**GOAL OF THE EXERCISE**: Reproduce the material from its first line up to and including the line that contains "e Tivos ; elle". Copy each of those lines without change.

※ ※ ※

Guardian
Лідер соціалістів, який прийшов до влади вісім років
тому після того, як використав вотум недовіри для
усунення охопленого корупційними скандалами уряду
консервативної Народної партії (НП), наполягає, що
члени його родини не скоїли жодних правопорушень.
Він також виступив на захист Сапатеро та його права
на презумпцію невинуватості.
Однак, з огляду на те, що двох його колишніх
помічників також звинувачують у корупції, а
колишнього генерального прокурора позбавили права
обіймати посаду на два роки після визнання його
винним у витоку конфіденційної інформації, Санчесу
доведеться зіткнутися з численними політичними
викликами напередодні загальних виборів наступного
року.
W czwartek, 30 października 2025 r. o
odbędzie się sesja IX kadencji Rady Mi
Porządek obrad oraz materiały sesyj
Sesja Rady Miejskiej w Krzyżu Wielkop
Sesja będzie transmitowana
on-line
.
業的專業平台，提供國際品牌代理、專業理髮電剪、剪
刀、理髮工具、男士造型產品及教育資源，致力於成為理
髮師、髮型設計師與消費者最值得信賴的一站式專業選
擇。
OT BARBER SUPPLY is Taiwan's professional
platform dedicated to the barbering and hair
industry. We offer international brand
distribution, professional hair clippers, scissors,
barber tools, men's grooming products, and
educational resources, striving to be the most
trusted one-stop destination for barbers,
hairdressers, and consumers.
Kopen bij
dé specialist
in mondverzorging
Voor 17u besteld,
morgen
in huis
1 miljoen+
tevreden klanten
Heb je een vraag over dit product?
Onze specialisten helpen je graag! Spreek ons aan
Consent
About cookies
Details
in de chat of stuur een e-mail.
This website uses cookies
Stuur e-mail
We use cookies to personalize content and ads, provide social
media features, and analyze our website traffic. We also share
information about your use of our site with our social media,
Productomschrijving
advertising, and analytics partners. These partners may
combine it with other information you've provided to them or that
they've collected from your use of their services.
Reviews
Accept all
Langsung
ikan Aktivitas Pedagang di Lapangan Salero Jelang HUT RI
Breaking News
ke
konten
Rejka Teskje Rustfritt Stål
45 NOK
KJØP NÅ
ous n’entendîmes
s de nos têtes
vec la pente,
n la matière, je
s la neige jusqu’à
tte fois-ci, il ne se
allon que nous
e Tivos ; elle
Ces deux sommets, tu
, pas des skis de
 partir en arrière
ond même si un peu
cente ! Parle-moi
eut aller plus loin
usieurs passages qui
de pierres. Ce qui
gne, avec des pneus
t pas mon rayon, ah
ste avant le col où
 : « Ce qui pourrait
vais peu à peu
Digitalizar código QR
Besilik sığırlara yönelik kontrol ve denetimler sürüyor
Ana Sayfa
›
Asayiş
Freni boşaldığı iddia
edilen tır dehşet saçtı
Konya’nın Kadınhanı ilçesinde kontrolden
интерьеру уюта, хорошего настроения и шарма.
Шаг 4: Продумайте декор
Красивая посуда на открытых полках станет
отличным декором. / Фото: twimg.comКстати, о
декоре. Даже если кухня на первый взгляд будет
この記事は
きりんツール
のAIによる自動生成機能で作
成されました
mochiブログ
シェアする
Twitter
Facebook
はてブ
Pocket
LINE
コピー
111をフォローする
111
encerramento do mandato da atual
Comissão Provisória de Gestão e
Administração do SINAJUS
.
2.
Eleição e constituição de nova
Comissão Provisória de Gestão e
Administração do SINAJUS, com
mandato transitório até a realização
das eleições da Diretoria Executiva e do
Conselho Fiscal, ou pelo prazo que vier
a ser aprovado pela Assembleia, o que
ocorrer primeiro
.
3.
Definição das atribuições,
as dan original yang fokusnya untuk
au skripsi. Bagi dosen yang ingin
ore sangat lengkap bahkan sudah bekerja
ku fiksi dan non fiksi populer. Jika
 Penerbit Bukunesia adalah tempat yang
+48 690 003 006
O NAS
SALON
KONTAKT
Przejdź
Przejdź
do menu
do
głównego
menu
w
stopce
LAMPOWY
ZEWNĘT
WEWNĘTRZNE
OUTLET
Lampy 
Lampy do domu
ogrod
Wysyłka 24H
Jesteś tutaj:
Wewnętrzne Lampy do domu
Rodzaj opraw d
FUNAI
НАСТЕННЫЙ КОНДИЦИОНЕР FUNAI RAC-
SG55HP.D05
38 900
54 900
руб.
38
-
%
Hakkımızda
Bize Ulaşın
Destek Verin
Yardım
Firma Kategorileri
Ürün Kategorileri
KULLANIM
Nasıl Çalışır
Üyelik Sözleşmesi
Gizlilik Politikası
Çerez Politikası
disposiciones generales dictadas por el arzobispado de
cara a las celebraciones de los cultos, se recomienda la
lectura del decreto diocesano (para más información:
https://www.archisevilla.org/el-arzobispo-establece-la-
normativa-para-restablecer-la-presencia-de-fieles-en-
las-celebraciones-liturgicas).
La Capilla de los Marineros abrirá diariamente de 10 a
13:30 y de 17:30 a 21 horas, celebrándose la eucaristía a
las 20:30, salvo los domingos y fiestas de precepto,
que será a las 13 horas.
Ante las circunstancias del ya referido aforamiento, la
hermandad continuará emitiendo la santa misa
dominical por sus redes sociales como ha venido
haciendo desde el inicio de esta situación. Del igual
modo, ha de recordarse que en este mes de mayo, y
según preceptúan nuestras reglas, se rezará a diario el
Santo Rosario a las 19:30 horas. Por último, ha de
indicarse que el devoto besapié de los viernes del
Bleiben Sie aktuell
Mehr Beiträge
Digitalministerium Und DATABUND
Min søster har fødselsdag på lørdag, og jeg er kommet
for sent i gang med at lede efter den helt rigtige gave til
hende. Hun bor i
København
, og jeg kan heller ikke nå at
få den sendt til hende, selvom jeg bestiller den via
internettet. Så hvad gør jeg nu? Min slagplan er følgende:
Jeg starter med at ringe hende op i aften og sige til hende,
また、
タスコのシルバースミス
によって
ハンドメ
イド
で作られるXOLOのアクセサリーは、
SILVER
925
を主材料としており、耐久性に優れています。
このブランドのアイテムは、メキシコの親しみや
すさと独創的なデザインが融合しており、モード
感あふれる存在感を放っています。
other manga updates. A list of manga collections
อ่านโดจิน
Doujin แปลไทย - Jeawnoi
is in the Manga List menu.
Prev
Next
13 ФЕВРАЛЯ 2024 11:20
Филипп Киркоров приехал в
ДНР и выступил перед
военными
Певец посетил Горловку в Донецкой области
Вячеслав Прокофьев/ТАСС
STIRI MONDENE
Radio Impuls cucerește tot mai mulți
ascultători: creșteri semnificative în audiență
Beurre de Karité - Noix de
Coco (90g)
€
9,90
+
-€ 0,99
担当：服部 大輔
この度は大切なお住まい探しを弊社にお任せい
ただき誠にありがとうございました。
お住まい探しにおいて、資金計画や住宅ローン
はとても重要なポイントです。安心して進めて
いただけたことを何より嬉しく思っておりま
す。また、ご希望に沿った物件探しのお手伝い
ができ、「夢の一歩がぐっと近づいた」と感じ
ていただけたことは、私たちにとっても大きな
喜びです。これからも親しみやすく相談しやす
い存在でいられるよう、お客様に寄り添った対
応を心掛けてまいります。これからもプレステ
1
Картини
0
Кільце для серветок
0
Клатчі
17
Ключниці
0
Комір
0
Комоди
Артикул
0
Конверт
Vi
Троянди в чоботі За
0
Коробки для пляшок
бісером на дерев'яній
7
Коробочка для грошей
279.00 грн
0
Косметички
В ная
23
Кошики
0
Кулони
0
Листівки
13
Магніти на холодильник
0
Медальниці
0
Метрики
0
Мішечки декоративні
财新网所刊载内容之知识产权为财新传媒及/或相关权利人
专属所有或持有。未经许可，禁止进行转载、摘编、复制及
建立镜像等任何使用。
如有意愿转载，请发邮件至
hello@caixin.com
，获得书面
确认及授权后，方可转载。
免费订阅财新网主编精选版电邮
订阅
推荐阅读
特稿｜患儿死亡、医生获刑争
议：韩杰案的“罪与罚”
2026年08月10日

※ ※ ※

**THE ANSWER**:
Guardian
Лідер соціалістів, який прийшов до влади вісім років
тому після того, як використав вотум недовіри для
усунення охопленого корупційними скандалами уряду
консервативної Народної партії (НП), наполягає, що
члени його родини не скоїли жодних правопорушень.
Він також виступив на захист Сапатеро та його права
на презумпцію невинуватості.
Однак, з огляду на те, що двох його колишніх
помічників також звинувачують у корупції, а
колишнього генерального прокурора позбавили права
обіймати посаду на два роки після визнання його
винним у витоку конфіденційної інформації, Санчесу
доведеться зіткнутися з численними політичними
викликами напередодні загальних виборів наступного
року.
W czwartek, 30 października 2025 r. o
odbędzie się sesja IX kadencji Rady Mi
Porządek obrad oraz materiały sesyj
Sesja Rady Miejskiej w Krzyżu Wielkop
Sesja będzie transmitowana
on-line
.
業的專業平台，提供國際品牌代理、專業理髮電剪、剪
刀、理髮工具、男士造型產品及教育資源，致力於成為理
髮師、髮型設計師與消費者最值得信賴的一站式專業選
擇。
OT BARBER SUPPLY is Taiwan's professional
platform dedicated to the barbering and hair
industry. We offer international brand
distribution, professional hair clippers, scissors,
barber tools, men's grooming products, and
educational resources, striving to be the most
trusted one-stop destination for barbers,
hairdressers, and consumers.
Kopen bij
dé specialist
in mondverzorging
Voor 17u besteld,
morgen
in huis
1 miljoen+
tevreden klanten
Heb je een vraag over dit product?
Onze specialisten helpen je graag! Spreek ons aan
Consent
About cookies
Details
in de chat of stuur een e-mail.
This website uses cookies
Stuur e-mail
We use cookies to personalize content and ads, provide social
media features, and analyze our website traffic. We also share
information about your use of our site with our social media,
Productomschrijving
advertising, and analytics partners. These partners may
combine it with other information you've provided to them or that
they've collected from your use of their services.
Reviews
Accept all
Langsung
ikan Aktivitas Pedagang di Lapangan Salero Jelang HUT RI
Breaking News
ke
konten
Rejka Teskje Rustfritt Stål
45 NOK
KJØP NÅ
ous n’entendîmes
s de nos têtes
vec la pente,
n la matière, je
s la neige jusqu’à
tte fois-ci, il ne se
allon que nous
e Tivos ; elle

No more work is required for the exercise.